Updated

The prosecutor of the International Criminal Court said Saturday he will travel to Libya next week for talks with the country's transitional government on where Muammar Qaddafi's son Saif al-Islam will be tried.

Qaddafi's son -- the only wanted member of the ousted ruling family to remain at large -- was captured as he traveled with aides in a convoy in Libya's southern desert, Libyan officials said Saturday.

Prosecutor Luis Moreno Ocampo said that while national governments have the first right to try their own citizens for war crimes, he is concerned Seif al-Islam has a fair trial and that he be tried for the same charges he faces at the ICC.

"The good news is that Seif al-Islam is arrested, he is alive, and now he will face justice," Ocampo said in an interview Saturday in The Hague.

"Where and how, we will discuss it," he said.
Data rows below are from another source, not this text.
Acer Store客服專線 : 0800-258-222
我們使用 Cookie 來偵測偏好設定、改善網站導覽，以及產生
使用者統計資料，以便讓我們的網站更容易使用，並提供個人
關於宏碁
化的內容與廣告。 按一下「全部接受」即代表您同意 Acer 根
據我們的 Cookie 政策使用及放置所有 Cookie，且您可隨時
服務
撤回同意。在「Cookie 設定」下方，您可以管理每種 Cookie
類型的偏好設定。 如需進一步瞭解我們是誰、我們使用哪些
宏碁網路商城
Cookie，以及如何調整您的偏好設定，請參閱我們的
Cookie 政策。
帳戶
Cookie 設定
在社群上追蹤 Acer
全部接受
A spokesman for the Libyan fighters who captured him said Seif al-Islam, who has been charged by the ICC with crimes against humanity, was detained about 30 miles west of the town of Obari with two aides as he was trying to flee to neighboring Niger. But the country's acting justice minister later said the convoy's destination was unconfirmed.

His capture just over a month after his father was killed leaves Qaddafi's former intelligence chief Abdullah al-Senoussi as the sole remaining member of the regime still wanted by the ICC, which indicted the three men in June for unleashing a campaign of murder and torture to suppress the uprising against Qaddafi that broke out in mid-February.

Prosecutor Ocampo said jurisdiction should not be hard to determine.

"The rules are, primacy for the national authorities, depending on if they have a case," he said.

But he added that judges at the ICC would have to formally approve a transfer of venue, under international law.

International human rights groups have called for Seif al-Islam to be transferred to The Hague out of concern for his safety after Meammar Qaddafi's death at the hands of opposition forces last month.